─── EXCERPTED DATA

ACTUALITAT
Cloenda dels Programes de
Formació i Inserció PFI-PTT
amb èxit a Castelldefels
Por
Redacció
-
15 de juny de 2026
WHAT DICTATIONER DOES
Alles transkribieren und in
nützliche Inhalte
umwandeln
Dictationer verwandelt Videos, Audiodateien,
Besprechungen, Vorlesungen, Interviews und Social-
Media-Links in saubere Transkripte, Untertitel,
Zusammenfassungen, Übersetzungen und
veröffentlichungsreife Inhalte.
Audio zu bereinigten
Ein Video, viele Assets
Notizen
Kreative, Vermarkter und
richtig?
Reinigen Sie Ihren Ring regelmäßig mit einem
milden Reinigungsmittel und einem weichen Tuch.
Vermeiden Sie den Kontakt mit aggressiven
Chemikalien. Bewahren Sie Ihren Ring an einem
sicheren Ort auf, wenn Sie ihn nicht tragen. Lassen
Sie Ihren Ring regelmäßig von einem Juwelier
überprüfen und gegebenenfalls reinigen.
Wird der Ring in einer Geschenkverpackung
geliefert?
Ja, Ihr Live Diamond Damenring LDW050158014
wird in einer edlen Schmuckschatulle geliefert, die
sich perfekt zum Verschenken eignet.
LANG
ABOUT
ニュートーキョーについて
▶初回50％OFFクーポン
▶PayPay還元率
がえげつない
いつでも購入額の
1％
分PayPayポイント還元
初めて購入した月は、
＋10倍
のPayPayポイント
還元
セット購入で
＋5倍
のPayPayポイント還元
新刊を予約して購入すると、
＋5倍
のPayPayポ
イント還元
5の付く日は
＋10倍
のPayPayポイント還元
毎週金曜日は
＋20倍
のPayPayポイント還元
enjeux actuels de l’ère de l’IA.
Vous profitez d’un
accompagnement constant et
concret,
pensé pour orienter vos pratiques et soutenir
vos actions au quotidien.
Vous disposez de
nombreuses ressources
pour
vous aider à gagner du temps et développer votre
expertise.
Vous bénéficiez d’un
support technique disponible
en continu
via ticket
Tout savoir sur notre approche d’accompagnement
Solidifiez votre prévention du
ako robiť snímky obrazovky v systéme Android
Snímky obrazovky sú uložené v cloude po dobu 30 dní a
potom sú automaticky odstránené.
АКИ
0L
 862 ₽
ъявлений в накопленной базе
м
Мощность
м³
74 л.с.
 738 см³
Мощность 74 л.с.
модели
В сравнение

──────

- [WORK ORDER] Return the entries above word for word.

- [SOLUTION]
ACTUALITAT
Cloenda dels Programes de
Formació i Inserció PFI-PTT
amb èxit a Castelldefels
Por
Redacció
-
15 de juny de 2026
WHAT DICTATIONER DOES
Alles transkribieren und in
nützliche Inhalte
umwandeln
Dictationer verwandelt Videos, Audiodateien,
Besprechungen, Vorlesungen, Interviews und Social-
Media-Links in saubere Transkripte, Untertitel,
Zusammenfassungen, Übersetzungen und
veröffentlichungsreife Inhalte.
Audio zu bereinigten
Ein Video, viele Assets
Notizen
Kreative, Vermarkter und
richtig?
Reinigen Sie Ihren Ring regelmäßig mit einem
milden Reinigungsmittel und einem weichen Tuch.
Vermeiden Sie den Kontakt mit aggressiven
Chemikalien. Bewahren Sie Ihren Ring an einem
sicheren Ort auf, wenn Sie ihn nicht tragen. Lassen
Sie Ihren Ring regelmäßig von einem Juwelier
überprüfen und gegebenenfalls reinigen.
Wird der Ring in einer Geschenkverpackung
geliefert?
Ja, Ihr Live Diamond Damenring LDW050158014
wird in einer edlen Schmuckschatulle geliefert, die
sich perfekt zum Verschenken eignet.
LANG
ABOUT
ニュートーキョーについて
▶初回50％OFFクーポン
▶PayPay還元率
がえげつない
いつでも購入額の
1％
分PayPayポイント還元
初めて購入した月は、
＋10倍
のPayPayポイント
還元
セット購入で
＋5倍
のPayPayポイント還元
新刊を予約して購入すると、
＋5倍
のPayPayポ
イント還元
5の付く日は
＋10倍
のPayPayポイント還元
毎週金曜日は
＋20倍
のPayPayポイント還元
enjeux actuels de l’ère de l’IA.
Vous profitez d’un
accompagnement constant et
concret,
pensé pour orienter vos pratiques et soutenir
vos actions au quotidien.
Vous disposez de
nombreuses ressources
pour
vous aider à gagner du temps et développer votre
expertise.
Vous bénéficiez d’un
support technique disponible
en continu
via ticket
Tout savoir sur notre approche d’accompagnement
Solidifiez votre prévention du
ako robiť snímky obrazovky v systéme Android
Snímky obrazovky sú uložené v cloude po dobu 30 dní a
potom sú automaticky odstránené.
АКИ
0L
 862 ₽
ъявлений в накопленной базе
м
Мощность
м³
74 л.с.
 738 см³
Мощность 74 л.с.
модели
В сравнение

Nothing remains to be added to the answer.